[Keypoint coordinate data]
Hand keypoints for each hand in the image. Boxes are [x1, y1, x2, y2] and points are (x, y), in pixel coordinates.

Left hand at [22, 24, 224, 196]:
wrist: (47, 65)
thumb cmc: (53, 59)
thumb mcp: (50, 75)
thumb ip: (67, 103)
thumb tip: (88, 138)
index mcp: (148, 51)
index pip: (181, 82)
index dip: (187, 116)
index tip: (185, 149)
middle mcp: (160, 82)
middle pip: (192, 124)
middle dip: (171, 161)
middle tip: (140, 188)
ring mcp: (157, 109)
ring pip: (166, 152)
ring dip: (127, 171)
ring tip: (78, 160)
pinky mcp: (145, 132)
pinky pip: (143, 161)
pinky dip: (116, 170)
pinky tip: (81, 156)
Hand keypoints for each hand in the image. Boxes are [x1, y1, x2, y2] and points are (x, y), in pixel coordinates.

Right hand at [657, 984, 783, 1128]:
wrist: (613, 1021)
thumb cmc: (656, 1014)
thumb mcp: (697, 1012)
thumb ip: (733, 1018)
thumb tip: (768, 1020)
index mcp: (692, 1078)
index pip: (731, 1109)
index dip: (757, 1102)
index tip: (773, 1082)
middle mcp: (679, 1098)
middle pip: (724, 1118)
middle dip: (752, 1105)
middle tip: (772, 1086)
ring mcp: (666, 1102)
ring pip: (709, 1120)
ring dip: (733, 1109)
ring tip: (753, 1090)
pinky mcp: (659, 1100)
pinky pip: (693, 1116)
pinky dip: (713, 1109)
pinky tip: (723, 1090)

...

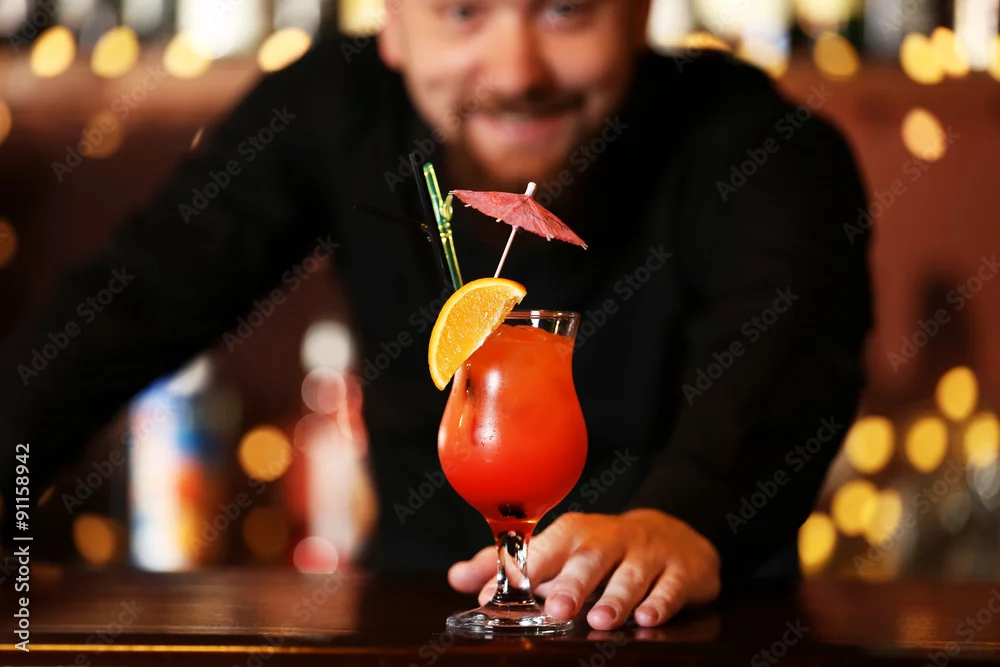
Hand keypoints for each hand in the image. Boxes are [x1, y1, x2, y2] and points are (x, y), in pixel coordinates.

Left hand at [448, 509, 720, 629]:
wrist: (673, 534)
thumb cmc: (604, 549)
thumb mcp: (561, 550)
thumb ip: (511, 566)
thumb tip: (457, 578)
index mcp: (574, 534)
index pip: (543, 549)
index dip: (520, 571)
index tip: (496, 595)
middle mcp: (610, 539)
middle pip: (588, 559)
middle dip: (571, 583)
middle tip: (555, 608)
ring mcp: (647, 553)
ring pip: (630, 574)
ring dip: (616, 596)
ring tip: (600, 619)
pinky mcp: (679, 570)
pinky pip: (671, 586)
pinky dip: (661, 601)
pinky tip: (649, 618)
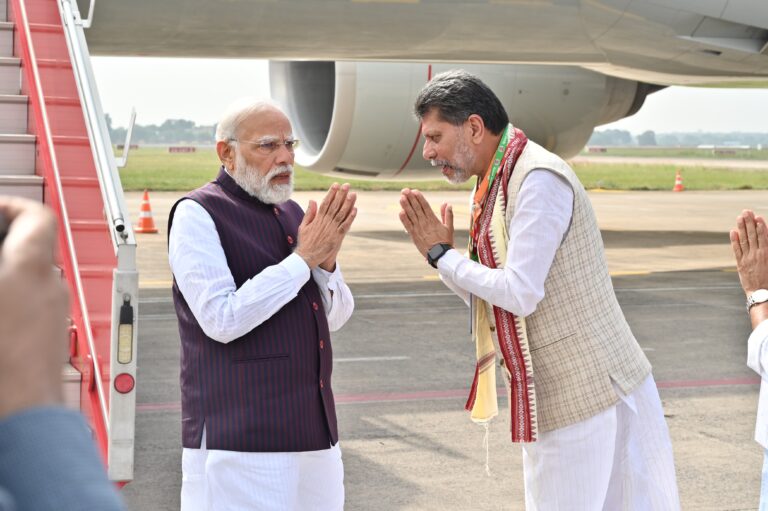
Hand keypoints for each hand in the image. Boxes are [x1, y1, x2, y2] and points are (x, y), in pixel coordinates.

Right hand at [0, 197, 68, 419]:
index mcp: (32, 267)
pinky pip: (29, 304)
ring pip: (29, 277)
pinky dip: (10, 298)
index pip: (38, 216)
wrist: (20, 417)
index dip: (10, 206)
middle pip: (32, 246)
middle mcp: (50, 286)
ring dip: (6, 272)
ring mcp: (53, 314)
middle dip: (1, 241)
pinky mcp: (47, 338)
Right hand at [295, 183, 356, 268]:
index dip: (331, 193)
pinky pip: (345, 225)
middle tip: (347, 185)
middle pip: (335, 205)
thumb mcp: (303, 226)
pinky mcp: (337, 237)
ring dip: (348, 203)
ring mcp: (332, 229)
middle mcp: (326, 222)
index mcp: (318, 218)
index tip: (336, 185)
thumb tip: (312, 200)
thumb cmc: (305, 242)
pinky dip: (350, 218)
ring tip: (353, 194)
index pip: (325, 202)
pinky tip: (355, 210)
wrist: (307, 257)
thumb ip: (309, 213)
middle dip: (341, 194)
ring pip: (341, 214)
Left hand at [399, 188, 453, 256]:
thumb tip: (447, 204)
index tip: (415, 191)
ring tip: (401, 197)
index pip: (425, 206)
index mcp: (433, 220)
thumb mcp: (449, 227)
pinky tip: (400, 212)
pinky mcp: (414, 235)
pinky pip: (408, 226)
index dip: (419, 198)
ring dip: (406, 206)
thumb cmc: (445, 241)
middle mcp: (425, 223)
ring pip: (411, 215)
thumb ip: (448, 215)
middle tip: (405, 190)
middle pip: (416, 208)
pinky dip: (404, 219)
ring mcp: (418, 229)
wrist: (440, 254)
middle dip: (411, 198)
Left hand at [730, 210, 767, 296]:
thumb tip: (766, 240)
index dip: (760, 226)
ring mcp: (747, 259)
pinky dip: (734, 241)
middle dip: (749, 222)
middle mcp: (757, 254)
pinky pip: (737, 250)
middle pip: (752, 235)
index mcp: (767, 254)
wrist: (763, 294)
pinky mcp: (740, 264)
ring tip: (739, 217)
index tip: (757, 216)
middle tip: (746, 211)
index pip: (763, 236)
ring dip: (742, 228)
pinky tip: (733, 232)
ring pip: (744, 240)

Work instruction
Search the records for lines holding the word "hand", then copy each line you find.

Exercise response
Hand keypoints for each hand in the image. Boxes are [x1, y1, x2, y2] and points are (x, y), in pixel coordinates.
Left hand at [22, 24, 224, 196]:
Hand keypoints for each hand in the image. Boxes are [x1, y1, x2, y2] and points are (x, y), in pixel coordinates.
Right hand at [657, 984, 783, 1128]:
Hand keypoints for each hand in the image. Boxes are [x1, y1, x2, y2] and points are (x, y), in pixel coordinates.
Left hand at [448, 509, 720, 629]:
Hand keypoints for each hand in the image. Boxes are [x1, y1, x2, y2] and points are (x, y), in pixel coordinates.
Right hand at [0, 197, 68, 419]:
Right hand at [295, 183, 356, 268]:
Left hand at [399, 188, 453, 256]:
Left hand at [730, 210, 767, 296]:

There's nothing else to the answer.